A 2024 report by the National Academies of Sciences, Engineering and Medicine noted that digital twins hold “immense promise in accelerating scientific discovery and revolutionizing industries.”
At the AI Institute for Resilient Agriculture — a $20 million research center launched in 2021 with funding from the U.S. National Science Foundation and the U.S. Department of Agriculture — researchers are using digital twins to improve crop productivity. Weekly data collected from millet plants in a university greenhouse are transformed into 3D models using neural radiance fields (NeRF), creating high-fidelity simulations that mimic plant growth and development.
“This is all leading to AI for end-uses,” said Ganapathysubramanian, the Joseph and Elizabeth Anderlik Professor in engineering and director of the AI institute. “A digital twin needs real-time data from its physical counterpart.”
The institute’s research includes collaborations with agronomy faculty such as Arti Singh and Asheesh (Danny) Singh.
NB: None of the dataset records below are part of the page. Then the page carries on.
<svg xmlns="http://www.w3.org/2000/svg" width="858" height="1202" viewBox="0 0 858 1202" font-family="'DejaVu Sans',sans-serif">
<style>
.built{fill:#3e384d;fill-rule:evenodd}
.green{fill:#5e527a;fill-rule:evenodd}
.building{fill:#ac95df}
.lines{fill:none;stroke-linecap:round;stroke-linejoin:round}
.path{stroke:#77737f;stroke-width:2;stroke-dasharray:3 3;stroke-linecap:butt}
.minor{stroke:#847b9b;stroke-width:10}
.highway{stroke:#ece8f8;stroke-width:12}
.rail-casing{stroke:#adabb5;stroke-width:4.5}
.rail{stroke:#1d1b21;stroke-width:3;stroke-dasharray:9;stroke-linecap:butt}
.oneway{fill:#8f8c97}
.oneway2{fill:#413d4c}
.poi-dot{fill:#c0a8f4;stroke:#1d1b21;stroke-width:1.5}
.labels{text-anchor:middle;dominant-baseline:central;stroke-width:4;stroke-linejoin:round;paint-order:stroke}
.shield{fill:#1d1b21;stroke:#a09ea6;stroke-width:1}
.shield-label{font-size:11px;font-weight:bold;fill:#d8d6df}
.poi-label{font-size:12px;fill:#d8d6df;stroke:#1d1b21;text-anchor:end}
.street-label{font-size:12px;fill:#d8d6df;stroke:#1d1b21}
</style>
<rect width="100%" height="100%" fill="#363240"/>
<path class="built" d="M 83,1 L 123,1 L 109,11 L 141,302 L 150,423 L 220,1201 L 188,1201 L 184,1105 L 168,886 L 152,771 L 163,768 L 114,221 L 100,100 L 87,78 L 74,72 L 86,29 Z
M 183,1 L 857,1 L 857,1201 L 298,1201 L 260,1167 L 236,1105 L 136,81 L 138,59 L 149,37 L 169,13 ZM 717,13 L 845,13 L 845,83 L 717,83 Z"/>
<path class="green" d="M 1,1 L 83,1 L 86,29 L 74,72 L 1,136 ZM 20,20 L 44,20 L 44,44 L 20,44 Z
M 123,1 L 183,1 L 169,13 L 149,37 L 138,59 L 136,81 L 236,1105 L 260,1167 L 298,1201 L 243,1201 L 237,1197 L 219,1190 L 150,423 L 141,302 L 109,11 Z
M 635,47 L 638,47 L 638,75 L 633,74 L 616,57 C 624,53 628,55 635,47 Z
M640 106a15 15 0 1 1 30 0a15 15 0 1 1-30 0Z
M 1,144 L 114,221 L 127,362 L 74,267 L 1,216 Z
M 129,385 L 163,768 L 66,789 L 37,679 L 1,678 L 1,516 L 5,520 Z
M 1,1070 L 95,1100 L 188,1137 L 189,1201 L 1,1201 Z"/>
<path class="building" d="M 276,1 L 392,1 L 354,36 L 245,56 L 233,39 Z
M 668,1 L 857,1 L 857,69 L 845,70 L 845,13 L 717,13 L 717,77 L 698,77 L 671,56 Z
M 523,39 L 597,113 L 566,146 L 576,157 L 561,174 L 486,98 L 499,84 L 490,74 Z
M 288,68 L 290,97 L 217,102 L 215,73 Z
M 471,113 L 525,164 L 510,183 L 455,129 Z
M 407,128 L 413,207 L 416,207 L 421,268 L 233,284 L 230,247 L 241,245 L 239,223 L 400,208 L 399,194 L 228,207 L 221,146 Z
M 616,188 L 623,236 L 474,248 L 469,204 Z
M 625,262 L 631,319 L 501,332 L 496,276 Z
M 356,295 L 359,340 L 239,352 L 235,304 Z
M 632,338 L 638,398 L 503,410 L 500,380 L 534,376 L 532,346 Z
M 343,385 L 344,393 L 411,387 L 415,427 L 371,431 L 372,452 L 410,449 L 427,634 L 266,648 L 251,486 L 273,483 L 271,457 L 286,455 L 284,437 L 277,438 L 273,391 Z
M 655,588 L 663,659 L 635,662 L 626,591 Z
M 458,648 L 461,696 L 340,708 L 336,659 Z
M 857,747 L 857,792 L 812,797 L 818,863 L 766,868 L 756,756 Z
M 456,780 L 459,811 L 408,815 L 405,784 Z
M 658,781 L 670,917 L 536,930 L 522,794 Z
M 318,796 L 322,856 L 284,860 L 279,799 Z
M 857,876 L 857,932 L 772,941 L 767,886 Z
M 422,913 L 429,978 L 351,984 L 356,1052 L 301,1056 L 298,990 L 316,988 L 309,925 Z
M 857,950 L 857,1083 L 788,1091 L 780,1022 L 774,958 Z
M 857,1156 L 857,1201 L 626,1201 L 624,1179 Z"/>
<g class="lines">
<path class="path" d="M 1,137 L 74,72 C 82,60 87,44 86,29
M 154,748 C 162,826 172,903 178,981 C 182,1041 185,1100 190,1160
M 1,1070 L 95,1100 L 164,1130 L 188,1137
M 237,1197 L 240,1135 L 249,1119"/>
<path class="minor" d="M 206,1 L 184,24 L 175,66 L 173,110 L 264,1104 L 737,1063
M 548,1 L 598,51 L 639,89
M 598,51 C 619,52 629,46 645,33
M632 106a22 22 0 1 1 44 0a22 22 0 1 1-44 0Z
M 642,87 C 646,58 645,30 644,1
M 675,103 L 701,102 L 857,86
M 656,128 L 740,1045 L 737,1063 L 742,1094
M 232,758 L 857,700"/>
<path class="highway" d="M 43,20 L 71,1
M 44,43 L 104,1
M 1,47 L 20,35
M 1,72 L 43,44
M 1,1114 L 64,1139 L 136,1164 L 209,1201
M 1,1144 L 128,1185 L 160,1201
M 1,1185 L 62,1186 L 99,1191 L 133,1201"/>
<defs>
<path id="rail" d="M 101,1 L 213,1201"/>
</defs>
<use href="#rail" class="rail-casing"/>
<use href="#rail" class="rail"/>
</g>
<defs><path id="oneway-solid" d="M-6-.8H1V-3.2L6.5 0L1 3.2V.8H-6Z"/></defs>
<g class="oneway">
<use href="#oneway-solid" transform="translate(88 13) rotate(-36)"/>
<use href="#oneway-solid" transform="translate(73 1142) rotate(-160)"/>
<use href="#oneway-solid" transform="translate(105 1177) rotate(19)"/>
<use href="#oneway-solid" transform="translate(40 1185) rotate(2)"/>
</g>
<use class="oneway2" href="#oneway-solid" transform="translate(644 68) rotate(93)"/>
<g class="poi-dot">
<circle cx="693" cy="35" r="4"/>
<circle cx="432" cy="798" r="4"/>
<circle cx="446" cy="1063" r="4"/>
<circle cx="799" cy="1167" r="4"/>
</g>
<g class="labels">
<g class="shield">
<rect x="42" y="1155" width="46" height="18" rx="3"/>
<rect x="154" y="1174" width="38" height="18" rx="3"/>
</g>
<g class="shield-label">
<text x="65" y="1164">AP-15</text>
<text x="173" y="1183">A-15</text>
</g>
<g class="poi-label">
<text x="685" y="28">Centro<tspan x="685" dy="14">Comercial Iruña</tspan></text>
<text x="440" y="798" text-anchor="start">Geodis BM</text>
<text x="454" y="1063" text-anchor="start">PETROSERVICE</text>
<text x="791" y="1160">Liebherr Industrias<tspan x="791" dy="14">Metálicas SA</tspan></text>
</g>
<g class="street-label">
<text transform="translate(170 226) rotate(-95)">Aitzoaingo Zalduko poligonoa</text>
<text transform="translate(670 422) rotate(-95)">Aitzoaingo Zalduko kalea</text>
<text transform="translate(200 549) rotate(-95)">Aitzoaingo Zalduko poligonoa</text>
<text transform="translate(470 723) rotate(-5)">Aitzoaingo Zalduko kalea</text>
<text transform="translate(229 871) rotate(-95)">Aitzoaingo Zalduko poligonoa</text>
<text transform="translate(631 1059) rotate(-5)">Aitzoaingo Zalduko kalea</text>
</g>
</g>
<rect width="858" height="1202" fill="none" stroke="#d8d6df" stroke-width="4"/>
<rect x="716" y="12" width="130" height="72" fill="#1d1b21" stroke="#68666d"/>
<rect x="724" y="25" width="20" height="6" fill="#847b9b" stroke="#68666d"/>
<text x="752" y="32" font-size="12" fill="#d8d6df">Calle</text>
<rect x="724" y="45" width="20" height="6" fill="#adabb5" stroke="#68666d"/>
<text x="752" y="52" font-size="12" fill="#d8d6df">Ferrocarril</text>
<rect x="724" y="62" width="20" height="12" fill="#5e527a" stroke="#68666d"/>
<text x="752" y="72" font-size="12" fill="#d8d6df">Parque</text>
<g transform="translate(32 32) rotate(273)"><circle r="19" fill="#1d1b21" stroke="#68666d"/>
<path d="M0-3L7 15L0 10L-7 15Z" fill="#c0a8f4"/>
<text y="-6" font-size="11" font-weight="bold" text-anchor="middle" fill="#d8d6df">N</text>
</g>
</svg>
Their work aims to help develop crops resilient to environmental stress, improve agricultural practices, inform policy making, and support precision farming.
In the healthcare sector, mechanical engineering professor Ming-Chen Hsu is developing personalized digital twins of the human cardiovascular system. These models, fed by data from wearable devices and medical tests, aim to detect heart conditions early. Collaborating with assistant professor Abhay Ramachandra, the team is also using mouse models to simulate aging processes, backed by a NSF grant.
In manufacturing, Krishnamurthy is applying digital twins to optimize 3D printing processes under the federal Materials Genome Initiative. His work focuses on a method called Digital Light Processing, which uses varying wavelengths of light to create complex structures with distinct material properties. “We can run thousands of experiments in tandem,” he said. “And we know for sure we’re replicating the physics of the real world.”
“The Translational AI Center is helping us to manage these large efforts with many investigators and many students,” said Sarkar. The center supports cross-disciplinary collaboration in fields such as plant science, computer science, and mechanical engineering.